Having lived with chronic asthma since I was four years old, I have learned to deal with missing out on things due to illness. It is a horrible affliction to have, make no mistake, but it has also taught me so much. As a small child I often consciously appreciated when I was breathing normally, which is a strange thing to think about as a kid who usually just runs around from here to there, doing and making and playing and learning. I would sometimes just stop and think, "Wow, I can breathe! The breathing out is the same as the breathing in, amazing!" 

 Often I would spend hours wheezing "like the squeaky swing that needed oiling" according to my best friend's dad, who frequently had to wake up in the middle of the night, during a sleepover at their house, to take me home because I was wheezing so badly! (The word asthma comes from the greek word aazein, meaning to breathe noisily.)

 Also, having asthma, which was treated with antiquated drugs at that time, like ephedrine, meant that I lived on just a couple of hours' sleep a night for years as a child, which also meant that I read a whole book every night. So while my lungs were struggling to allow my body to survive and thrive, my soul grew up very rapidly, as I constantly read books way beyond my years. 
My dad and I

 My dad taught me to read when I was three which was the greatest gift he gave me, and I have devoured all the stories of the world for all the years since then. 

And that was long ago, that terrible suffering, as a child. In my memories that adversity and distress seem like a mountain, up close huge and difficult to climb, but seen from far away, fading into the mist.  Because in 1990 someone brilliant invented the inhaled steroid, which changed my life, and that of my daughter Jess, who unluckily inherited the asthma gene in our family.  Neither of us have been admitted to hospital for asthma since that date! ("Touch wood," as we say in South Africa, although it's quite rude to say that in America, where they say, "Knock on wood!")

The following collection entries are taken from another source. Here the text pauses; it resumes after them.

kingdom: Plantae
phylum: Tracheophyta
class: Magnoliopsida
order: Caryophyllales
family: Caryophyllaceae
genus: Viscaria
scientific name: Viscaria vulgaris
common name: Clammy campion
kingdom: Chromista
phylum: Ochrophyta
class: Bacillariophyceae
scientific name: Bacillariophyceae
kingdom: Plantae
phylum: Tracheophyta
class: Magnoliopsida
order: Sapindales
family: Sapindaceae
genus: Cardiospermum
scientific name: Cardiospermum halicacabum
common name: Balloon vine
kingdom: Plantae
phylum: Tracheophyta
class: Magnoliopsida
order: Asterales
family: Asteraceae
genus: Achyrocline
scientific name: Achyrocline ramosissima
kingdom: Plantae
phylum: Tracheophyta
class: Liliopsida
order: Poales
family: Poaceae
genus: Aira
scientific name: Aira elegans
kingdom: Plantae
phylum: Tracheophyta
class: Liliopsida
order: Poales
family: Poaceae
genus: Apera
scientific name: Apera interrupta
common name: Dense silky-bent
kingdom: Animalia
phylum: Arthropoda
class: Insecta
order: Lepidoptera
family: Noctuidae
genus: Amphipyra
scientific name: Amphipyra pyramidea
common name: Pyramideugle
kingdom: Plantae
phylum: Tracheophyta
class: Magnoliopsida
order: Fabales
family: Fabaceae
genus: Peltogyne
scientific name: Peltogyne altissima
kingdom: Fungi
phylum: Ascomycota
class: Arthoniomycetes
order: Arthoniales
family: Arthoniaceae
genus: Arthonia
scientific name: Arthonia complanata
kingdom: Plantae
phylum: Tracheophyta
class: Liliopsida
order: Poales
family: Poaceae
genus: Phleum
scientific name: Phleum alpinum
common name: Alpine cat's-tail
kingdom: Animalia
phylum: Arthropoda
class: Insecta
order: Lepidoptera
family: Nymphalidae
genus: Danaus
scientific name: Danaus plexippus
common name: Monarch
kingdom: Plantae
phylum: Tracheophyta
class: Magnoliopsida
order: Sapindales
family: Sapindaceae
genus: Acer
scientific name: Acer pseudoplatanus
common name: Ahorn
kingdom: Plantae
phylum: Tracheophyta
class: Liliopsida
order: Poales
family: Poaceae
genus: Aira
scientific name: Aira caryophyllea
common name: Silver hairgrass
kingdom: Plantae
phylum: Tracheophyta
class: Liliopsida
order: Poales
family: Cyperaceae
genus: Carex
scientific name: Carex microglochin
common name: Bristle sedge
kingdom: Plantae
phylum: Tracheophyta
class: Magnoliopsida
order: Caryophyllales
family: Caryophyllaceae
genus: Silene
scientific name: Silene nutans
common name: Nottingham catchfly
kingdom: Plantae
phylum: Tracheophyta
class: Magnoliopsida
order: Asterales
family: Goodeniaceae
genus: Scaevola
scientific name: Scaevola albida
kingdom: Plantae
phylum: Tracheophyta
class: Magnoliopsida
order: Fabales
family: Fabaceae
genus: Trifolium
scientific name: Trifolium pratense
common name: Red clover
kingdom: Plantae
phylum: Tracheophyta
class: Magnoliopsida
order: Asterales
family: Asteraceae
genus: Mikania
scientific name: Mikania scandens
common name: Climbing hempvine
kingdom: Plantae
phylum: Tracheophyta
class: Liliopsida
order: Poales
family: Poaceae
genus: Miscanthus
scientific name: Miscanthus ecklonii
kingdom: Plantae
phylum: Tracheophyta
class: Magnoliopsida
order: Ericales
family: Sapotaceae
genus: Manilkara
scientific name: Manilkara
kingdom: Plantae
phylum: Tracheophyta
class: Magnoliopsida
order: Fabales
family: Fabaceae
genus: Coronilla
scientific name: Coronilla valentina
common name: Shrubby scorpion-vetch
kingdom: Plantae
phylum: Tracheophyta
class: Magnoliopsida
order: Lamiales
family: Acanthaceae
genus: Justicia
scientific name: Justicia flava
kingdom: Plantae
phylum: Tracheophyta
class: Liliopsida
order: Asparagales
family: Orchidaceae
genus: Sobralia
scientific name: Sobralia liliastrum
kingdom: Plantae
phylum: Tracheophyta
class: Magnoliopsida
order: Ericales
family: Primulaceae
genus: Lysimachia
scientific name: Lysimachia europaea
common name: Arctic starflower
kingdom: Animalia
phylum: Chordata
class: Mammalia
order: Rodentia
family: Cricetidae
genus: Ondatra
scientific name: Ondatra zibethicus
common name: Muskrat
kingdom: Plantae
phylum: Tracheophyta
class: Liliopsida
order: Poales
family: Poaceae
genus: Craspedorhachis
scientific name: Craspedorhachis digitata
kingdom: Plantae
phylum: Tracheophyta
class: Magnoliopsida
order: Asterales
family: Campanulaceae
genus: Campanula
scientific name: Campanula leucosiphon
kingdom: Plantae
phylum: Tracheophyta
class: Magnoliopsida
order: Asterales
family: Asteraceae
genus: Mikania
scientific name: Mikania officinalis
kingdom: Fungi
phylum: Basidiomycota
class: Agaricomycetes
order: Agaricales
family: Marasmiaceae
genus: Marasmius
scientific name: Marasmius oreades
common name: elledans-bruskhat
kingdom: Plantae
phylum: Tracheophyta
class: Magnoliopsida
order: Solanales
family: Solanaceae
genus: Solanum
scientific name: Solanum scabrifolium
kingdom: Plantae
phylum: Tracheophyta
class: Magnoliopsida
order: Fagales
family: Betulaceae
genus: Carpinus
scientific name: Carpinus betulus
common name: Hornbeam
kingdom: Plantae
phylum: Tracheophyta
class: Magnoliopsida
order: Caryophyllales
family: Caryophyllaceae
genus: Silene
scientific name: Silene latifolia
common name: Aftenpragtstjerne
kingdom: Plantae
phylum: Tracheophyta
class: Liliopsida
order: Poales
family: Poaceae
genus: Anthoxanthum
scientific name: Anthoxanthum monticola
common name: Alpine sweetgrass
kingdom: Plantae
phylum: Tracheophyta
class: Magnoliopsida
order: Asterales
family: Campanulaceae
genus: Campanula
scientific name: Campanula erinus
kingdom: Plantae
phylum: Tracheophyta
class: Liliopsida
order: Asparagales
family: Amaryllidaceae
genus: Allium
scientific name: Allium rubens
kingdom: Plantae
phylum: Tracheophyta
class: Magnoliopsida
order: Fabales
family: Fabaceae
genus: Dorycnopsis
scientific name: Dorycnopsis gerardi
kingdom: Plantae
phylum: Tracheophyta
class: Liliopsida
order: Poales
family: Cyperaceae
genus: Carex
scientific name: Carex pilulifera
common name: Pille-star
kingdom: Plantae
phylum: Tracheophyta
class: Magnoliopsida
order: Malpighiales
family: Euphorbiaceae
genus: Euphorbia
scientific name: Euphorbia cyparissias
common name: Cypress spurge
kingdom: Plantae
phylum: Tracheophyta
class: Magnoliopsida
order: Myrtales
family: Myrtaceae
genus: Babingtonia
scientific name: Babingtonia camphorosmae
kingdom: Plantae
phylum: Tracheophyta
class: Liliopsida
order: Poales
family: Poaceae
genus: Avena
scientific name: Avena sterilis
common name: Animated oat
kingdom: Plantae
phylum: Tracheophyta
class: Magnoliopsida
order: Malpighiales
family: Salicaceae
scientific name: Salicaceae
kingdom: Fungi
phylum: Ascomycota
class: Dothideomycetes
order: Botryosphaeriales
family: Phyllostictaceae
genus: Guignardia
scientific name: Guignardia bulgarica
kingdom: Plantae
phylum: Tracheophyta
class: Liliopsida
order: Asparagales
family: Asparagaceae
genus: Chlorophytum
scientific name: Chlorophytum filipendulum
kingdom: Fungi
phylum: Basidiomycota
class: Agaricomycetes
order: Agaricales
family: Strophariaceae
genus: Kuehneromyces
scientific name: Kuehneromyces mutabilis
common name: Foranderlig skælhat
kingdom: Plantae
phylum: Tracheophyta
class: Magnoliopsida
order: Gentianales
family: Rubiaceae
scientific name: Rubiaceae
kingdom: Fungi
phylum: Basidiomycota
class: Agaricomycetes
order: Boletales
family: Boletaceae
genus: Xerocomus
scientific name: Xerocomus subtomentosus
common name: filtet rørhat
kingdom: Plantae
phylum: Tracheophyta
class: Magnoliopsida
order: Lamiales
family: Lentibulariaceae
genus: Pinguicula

View from our azotea, showing examples
of other rooftops.

 So part of the morning was spent sitting on our azotea or rooftop, my eyrie, reading and at times surveying my queendom (the view of Mexico City). 

 
It is a phenomenon of Mexico City, that many people living in apartment blocks have access to the rooftop, and often a private piece of it. Edifices are built up to five storeys high, and then the rooftops are flat and walled in, divided into separate havens where people can have gardens of potted plants, where they can hang their washing, where they can sit and take in their Vitamin D fix for the day. 

 
Sparklers to ring in the New Year

Lighting sparklers to ring in 2023, on our rooftop.
















My old kitchen table with plants.

If I lived in Mexico City, my azotea would be exquisite. There would be plants everywhere, green and inviting, shady and colorful, full of flowers and light, and there would be a bird feeder, and a hummingbird feeder, for all the beautiful birds of Mexico, and a big wooden table with comfy chairs, to sit and read and write and watch from under a large orange umbrella, just like my beautiful deck in our old house which is no longer my home. In Afrikaans, one of the languages of South Africa, there is a word for longing, "verlang" which perfectly encompasses all those feelings of longing, of nostalgia, of wishing to be back somewhere, even just for a moment. 
Most of our family on our deck in 2019, the last
time we were all together there.


 
Rufous Sabrewing Hummingbird

But outside our apartment, there is a tall Mexican Ash, (more than 5 storeys high) which looked quite ill when we arrived, but was, I think, just recovering from having lost leaves due to the season, and in the time we have been here, it has gone from that ghost of a tree to a green and fragrant-flowered haven for numerous creatures, butterflies, yellow-bellied woodpeckers, inca doves, the ubiquitous sparrows, and even a few beautiful hummingbirds.  So during my own recuperation and "re-growing of my leaves" I glimpsed one of these magical creatures in my beautiful Ash one day with a feeling of utter joy.  My mother taught me to delight in these sorts of things, beauty, small things, the way to equilibrium.